Best way to initialize objects in a slab allocator?

I'm working on implementing a slab allocator, and I'm trying to figure out how to design the initialization API. In particular, slab allocators allocate slabs of already-initialized objects. In order to accomplish this, the client must provide some way of specifying how objects are to be initialized.

This is where I'm running into problems. There are three primary desiderata that are in conflict with one another:

  • The client should not need to write any unsafe code
  • The allocator should impose the fewest requirements possible on what sorts of objects can be allocated (e.g., trait requirements)
  • The initialization should be as fast as possible

I've come up with two potential solutions, but neither are ideal:

Solution 1
The client provides a function with the signature new() -> T which initializes and returns a new object of type T. When initializing a new object in a slab, the allocator calls the client's new() function, and moves the resulting T into the proper location in the slab, overwriting the previously-uninitialized memory at that location.

This approach allows the client to write a new() function which doesn't require the use of unsafe code. However, it is not performant because it might require an expensive memory copy in order to move T from new()'s stack to the slab (I don't think that the Rust compiler can optimize the copy out in the general case?) . Worse, I could be wrong about this, but I think this precludes cyclic recursive data structures since it's not safe to take a reference to the initialized object since its address will move if it's copied from new()'s stack to the slab.

Solution 2
The client provides a function with the signature init(ptr: *T), where ptr is a pointer to raw, uninitialized memory of the proper size to hold a T. When initializing an object, the allocator calls init with the address of the object's underlying memory in the slab, and init is responsible for constructing it such that ptr now points to a valid T.

This approach sidesteps the performance and recursion issues of Solution 1, but it requires the client to write unsafe code, which is not desirable.

The Question
So my question is this: Is there some way to avoid these issues and find a solution that achieves all of the desiderata outlined above? If not, does anyone have guidance on what should drive the tradeoff between the two solutions presented (or perhaps a third solution which is similarly imperfect)?

Thanks!

If you could require the objects to be Copy, then you could safely memcpy them around.

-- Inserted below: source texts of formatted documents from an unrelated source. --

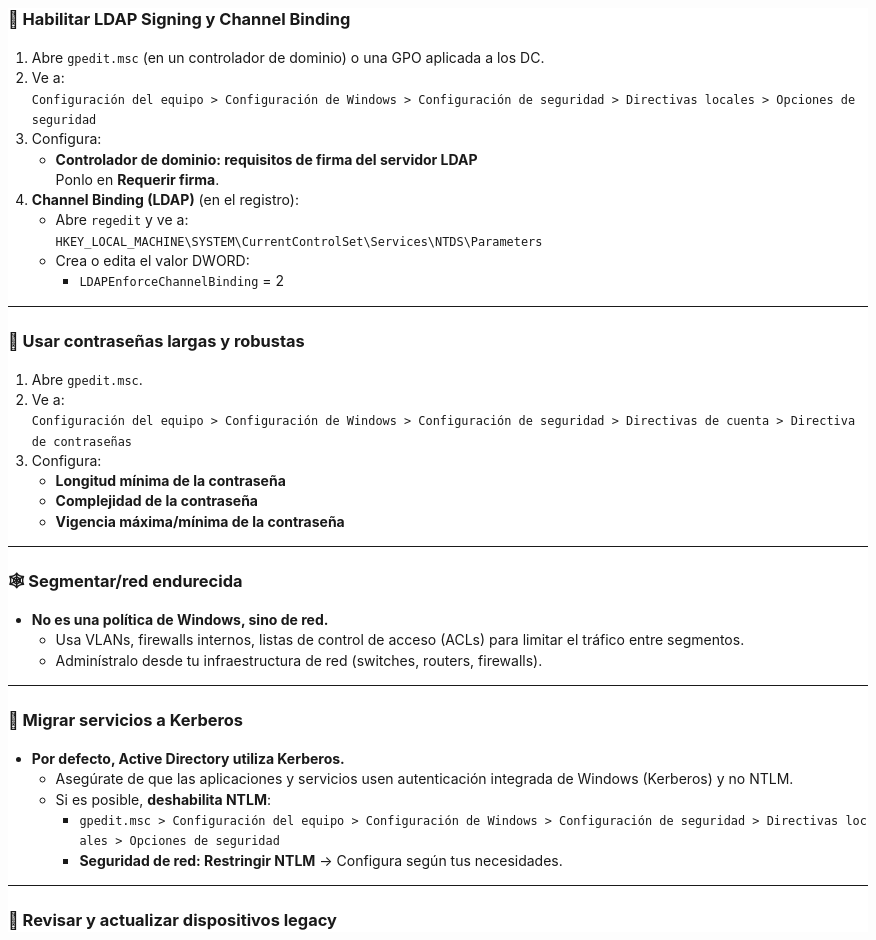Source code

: 
### 📝 Habilitar LDAP Signing y Channel Binding

1. Abre `gpedit.msc` (en un controlador de dominio) o una GPO aplicada a los DC.
2. Ve a:  
   `Configuración del equipo > Configuración de Windows > Configuración de seguridad > Directivas locales > Opciones de seguridad`
3. Configura:  
   - **Controlador de dominio: requisitos de firma del servidor LDAP**  
     Ponlo en **Requerir firma**.
4. **Channel Binding (LDAP)** (en el registro):
   - Abre `regedit` y ve a:  
     `HKEY_LOCAL_MACHINE\SYSTEM\CurrentControlSet\Services\NTDS\Parameters`
   - Crea o edita el valor DWORD:  
     - `LDAPEnforceChannelBinding` = 2

---

### 🔐 Usar contraseñas largas y robustas

1. Abre `gpedit.msc`.
2. Ve a:  
   `Configuración del equipo > Configuración de Windows > Configuración de seguridad > Directivas de cuenta > Directiva de contraseñas`
3. Configura:
   - **Longitud mínima de la contraseña**
   - **Complejidad de la contraseña**
   - **Vigencia máxima/mínima de la contraseña**

---

### 🕸 Segmentar/red endurecida

- **No es una política de Windows, sino de red.**  
  - Usa VLANs, firewalls internos, listas de control de acceso (ACLs) para limitar el tráfico entre segmentos.
  - Adminístralo desde tu infraestructura de red (switches, routers, firewalls).

---

### 🦾 Migrar servicios a Kerberos

- **Por defecto, Active Directory utiliza Kerberos.**  
  - Asegúrate de que las aplicaciones y servicios usen autenticación integrada de Windows (Kerberos) y no NTLM.
  - Si es posible, **deshabilita NTLM**:
    - `gpedit.msc > Configuración del equipo > Configuración de Windows > Configuración de seguridad > Directivas locales > Opciones de seguridad`
    - **Seguridad de red: Restringir NTLM** → Configura según tus necesidades.

---

### 🧩 Revisar y actualizar dispositivos legacy
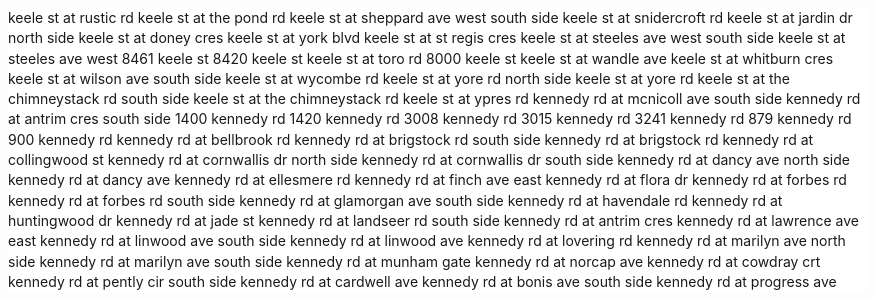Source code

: keele st at rustic rd
keele st at the pond rd
keele st at sheppard ave west south side
keele st at snidercroft rd
keele st at jardin dr north side
keele st at doney cres
keele st at york blvd
keele st at st regis cres
keele st at steeles ave west south side
keele st at steeles ave west
8461 keele st
8420 keele st
keele st at toro rd
8000 keele st
keele st at wandle ave
keele st at whitburn cres
keele st at wilson ave south side
keele st at wycombe rd
keele st at yore rd north side
keele st at yore rd
keele st at the chimneystack rd south side
keele st at the chimneystack rd
keele st at ypres rd
kennedy rd at mcnicoll ave south side
kennedy rd at antrim cres south side
1400 kennedy rd
1420 kennedy rd
3008 kennedy rd
3015 kennedy rd
3241 kennedy rd
879 kennedy rd
900 kennedy rd
kennedy rd at bellbrook rd
kennedy rd at brigstock rd south side
kennedy rd at brigstock rd
kennedy rd at collingwood st
kennedy rd at cornwallis dr north side
kennedy rd at cornwallis dr south side
kennedy rd at dancy ave north side
kennedy rd at dancy ave
kennedy rd at ellesmere rd
kennedy rd at finch ave east
kennedy rd at flora dr
kennedy rd at forbes rd
kennedy rd at forbes rd south side
kennedy rd at glamorgan ave south side
kennedy rd at havendale rd
kennedy rd at huntingwood dr
kennedy rd at jade st
kennedy rd at landseer rd south side
kennedy rd at antrim cres
kennedy rd at lawrence ave east
kennedy rd at linwood ave south side
kennedy rd at linwood ave
kennedy rd at lovering rd
kennedy rd at marilyn ave north side
kennedy rd at marilyn ave south side
kennedy rd at munham gate
kennedy rd at norcap ave
kennedy rd at cowdray crt
kennedy rd at pently cir south side
kennedy rd at cardwell ave
kennedy rd at bonis ave south side
kennedy rd at progress ave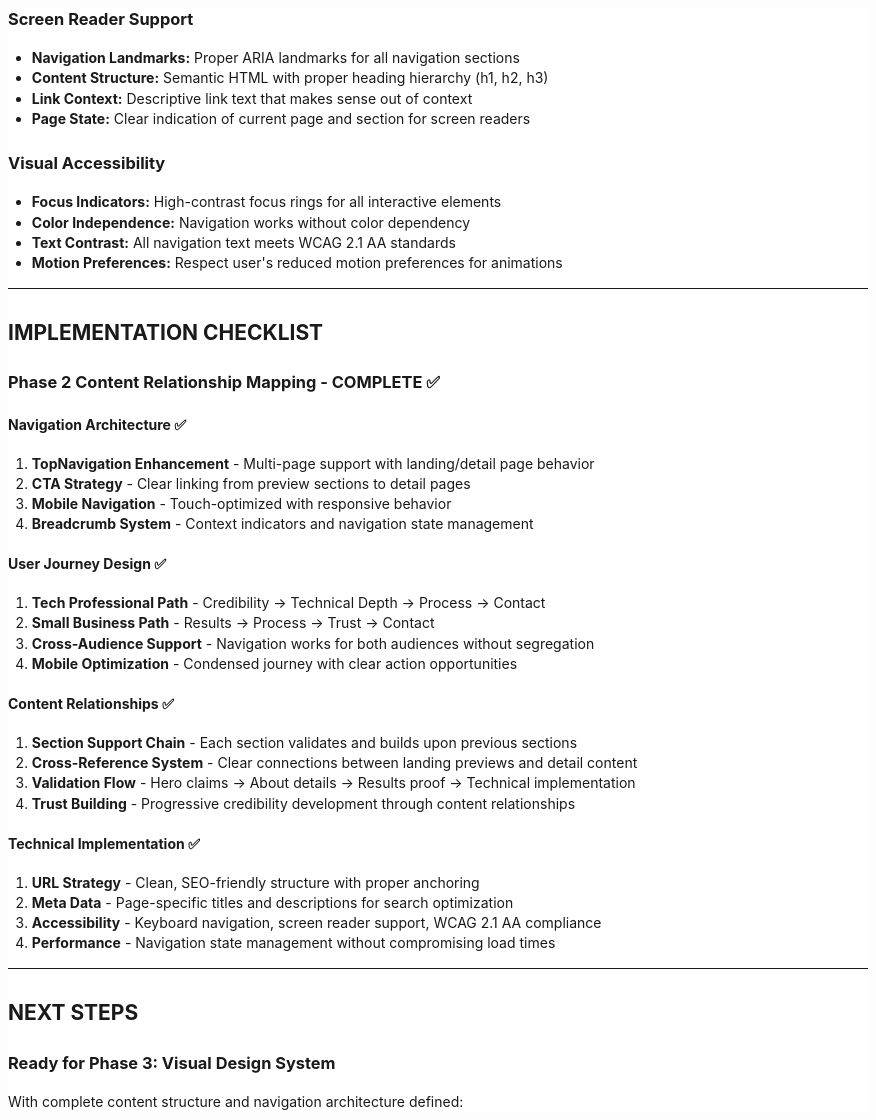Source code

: ### Screen Reader Support
- **Navigation Landmarks:** Proper ARIA landmarks for all navigation sections
- **Content Structure:** Semantic HTML with proper heading hierarchy (h1, h2, h3)
- **Link Context:** Descriptive link text that makes sense out of context
- **Page State:** Clear indication of current page and section for screen readers

### Visual Accessibility
- **Focus Indicators:** High-contrast focus rings for all interactive elements
- **Color Independence:** Navigation works without color dependency
- **Text Contrast:** All navigation text meets WCAG 2.1 AA standards
- **Motion Preferences:** Respect user's reduced motion preferences for animations

---

## IMPLEMENTATION CHECKLIST

### Phase 2 Content Relationship Mapping - COMPLETE ✅

#### Navigation Architecture ✅
1. **TopNavigation Enhancement** - Multi-page support with landing/detail page behavior
2. **CTA Strategy** - Clear linking from preview sections to detail pages  
3. **Mobile Navigation** - Touch-optimized with responsive behavior
4. **Breadcrumb System** - Context indicators and navigation state management

#### User Journey Design ✅  
1. **Tech Professional Path** - Credibility → Technical Depth → Process → Contact
2. **Small Business Path** - Results → Process → Trust → Contact
3. **Cross-Audience Support** - Navigation works for both audiences without segregation
4. **Mobile Optimization** - Condensed journey with clear action opportunities

#### Content Relationships ✅
1. **Section Support Chain** - Each section validates and builds upon previous sections
2. **Cross-Reference System** - Clear connections between landing previews and detail content  
3. **Validation Flow** - Hero claims → About details → Results proof → Technical implementation
4. **Trust Building** - Progressive credibility development through content relationships

#### Technical Implementation ✅
1. **URL Strategy** - Clean, SEO-friendly structure with proper anchoring
2. **Meta Data** - Page-specific titles and descriptions for search optimization
3. **Accessibility** - Keyboard navigation, screen reader support, WCAG 2.1 AA compliance
4. **Performance** - Navigation state management without compromising load times

---

## NEXT STEPS

### Ready for Phase 3: Visual Design System
With complete content structure and navigation architecture defined:
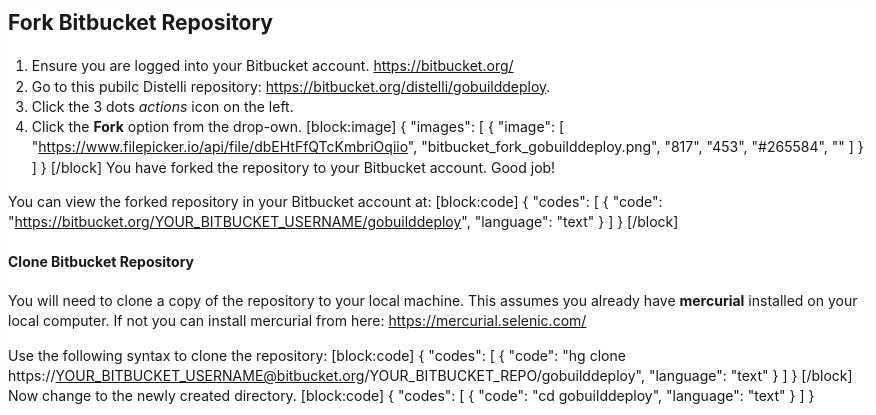 ## Fork Bitbucket Repository

1. Ensure you are logged into your Bitbucket account. <a href="https://bitbucket.org/" target="_blank">https://bitbucket.org/</a>
2. Go to this pubilc Distelli repository: <a href="https://bitbucket.org/distelli/gobuilddeploy" target="_blank">https://bitbucket.org/distelli/gobuilddeploy</a>.
3. Click the 3 dots *actions* icon on the left.
4. Click the **Fork** option from the drop-own.
[block:image]
{
  "images": [
    {
      "image": [
        "https://www.filepicker.io/api/file/dbEHtFfQTcKmbriOqiio",
        "bitbucket_fork_gobuilddeploy.png",
        "817",
        "453",
        "#265584",
        ""
      ]
    }
  ]
}
[/block]
You have forked the repository to your Bitbucket account. Good job!

You can view the forked repository in your Bitbucket account at:
[block:code]
{
  "codes": [
    {
      "code": "https://bitbucket.org/YOUR_BITBUCKET_USERNAME/gobuilddeploy",
      "language": "text"
    }
  ]
}
[/block]
#### Clone Bitbucket Repository

You will need to clone a copy of the repository to your local machine. This assumes you already have **mercurial** installed on your local computer. If not you can install mercurial from here: <a href="https://mercurial.selenic.com/" target="_blank">https://mercurial.selenic.com/</a>

Use the following syntax to clone the repository:
[block:code]
{
  "codes": [
    {
      "code": "hg clone https://YOUR_BITBUCKET_USERNAME@bitbucket.org/YOUR_BITBUCKET_REPO/gobuilddeploy",
      "language": "text"
    }
  ]
}
[/block]
Now change to the newly created directory.
[block:code]
{
  "codes": [
    {
      "code": "cd gobuilddeploy",
      "language": "text"
    }
  ]
}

Instead of init(*T) you could require objects to implement Default and pass init(&mut T) to a default object instead.

Calls to (unboxed) closures are always inlined, so there's a high chance that Rust will optimize out needless memcpy's.

Ah, I like the Default + init(&mut T) approach.

Also, I should clarify that my issue with recursion with Solution 1 is not just recursive types, but types with cycles, where you need to know the address of the object at init time in order to construct references to it. The Default + init(&mut T) approach solves this, though.

It sounds like you'd do well with the upcoming Placer API.